Minister of Education Alfred Sears and Director of Education Iris Pinder
were on the front page of the newspaper in a sonorous set of comments about
the education conference of Commonwealth Education Ministers which began
in Nassau on Wednesday 26th July. The conference is designed to review
the developments in education worldwide and to look at issues with a view
to making recommendations on how the work in the schools can be improved.
Nassau
Guardian photo of Minister of Education Alfred Sears and Director of Education
Iris Pinder by Patrick Hanna.
FOREIGN
MINISTER IN PANAMA
Fred Mitchell, Foreign Minister of The Bahamas travelled
to Panama as The Bahamas representative at the Summit of the Association
of Caribbean States (ACS). There are some 28 countries that are part
of the ACS which was formed in 1994. The countries all rim the Caribbean
Sea from The Bahamas in the north down to Venezuela on the South American
continent. The Bahamas worked with other Caribbean countries to get
a strongly worded statement in the draft on the transhipment of nuclear
waste through the region including the Caribbean Sea and the seas of The
Bahamas. You may click
here for the Minister’s full statement.
THIS
WEEK WITH THE PM
MARINA VILLAGE OPENING - Prime Minister Perry Christie is caught
by photographer Peter Ramsay being moved to dance as he tours after officially
opening the new Marina Village at Atlantis, Paradise Island. Mr.
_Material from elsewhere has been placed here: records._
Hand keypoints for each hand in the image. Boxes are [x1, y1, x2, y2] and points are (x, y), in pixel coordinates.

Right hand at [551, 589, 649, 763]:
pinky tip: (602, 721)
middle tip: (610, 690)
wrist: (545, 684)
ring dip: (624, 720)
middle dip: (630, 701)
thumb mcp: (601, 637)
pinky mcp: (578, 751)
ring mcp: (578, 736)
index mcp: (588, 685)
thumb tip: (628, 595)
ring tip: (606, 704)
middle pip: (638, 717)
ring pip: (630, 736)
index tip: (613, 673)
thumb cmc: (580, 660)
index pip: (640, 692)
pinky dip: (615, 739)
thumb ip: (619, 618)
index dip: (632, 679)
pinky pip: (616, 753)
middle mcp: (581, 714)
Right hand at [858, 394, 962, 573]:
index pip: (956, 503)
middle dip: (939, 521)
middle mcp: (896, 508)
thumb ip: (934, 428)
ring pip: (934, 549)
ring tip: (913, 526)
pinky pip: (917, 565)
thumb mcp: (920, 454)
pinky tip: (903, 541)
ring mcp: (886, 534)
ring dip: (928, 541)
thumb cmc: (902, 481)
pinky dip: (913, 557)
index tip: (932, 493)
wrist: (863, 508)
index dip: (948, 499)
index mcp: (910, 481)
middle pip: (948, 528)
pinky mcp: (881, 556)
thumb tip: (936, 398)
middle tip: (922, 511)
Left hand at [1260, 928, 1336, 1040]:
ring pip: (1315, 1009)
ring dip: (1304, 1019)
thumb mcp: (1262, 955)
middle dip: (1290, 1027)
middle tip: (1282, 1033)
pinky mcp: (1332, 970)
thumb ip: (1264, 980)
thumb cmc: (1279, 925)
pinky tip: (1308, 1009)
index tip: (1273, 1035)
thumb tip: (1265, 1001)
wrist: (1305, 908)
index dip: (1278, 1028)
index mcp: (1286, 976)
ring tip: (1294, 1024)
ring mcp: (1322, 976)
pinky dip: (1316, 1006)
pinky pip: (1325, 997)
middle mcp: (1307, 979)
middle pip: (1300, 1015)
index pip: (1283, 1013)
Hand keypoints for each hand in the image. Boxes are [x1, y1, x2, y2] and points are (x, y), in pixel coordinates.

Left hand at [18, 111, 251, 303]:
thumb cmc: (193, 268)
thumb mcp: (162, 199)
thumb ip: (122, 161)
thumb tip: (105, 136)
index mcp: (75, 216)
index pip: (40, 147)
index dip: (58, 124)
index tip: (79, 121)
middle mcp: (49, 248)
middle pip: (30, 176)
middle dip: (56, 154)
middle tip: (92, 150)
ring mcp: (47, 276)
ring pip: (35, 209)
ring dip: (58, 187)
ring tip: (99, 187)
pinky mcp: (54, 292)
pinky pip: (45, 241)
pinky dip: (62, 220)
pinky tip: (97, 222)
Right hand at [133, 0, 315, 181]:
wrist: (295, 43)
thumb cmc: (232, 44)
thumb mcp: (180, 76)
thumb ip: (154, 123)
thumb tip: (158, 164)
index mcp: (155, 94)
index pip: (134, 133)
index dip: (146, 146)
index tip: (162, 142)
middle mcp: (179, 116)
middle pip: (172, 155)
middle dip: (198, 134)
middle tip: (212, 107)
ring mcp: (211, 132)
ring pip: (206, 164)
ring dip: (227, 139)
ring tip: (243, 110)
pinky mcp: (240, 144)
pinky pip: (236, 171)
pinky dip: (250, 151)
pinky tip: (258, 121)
Christie offered congratulations to the developers of Atlantis on taking
an area which was "little more than a walkway" and providing jobs, potential
business profits and opportunities for more than 500 Bahamians. The
PM is being led on the tour by Mr. & Mrs. Sol Kerzner.
Also this past week, the Prime Minister attended
and spoke at the first summer youth programme between the Ministry Of Youth
and the Farm Road Urban Renewal Project. The camp was held at the
Evangelistic Temple Campus Collins Avenue. Mr. Christie is seen congratulating
Paige Christie after a touching musical performance from the young lady.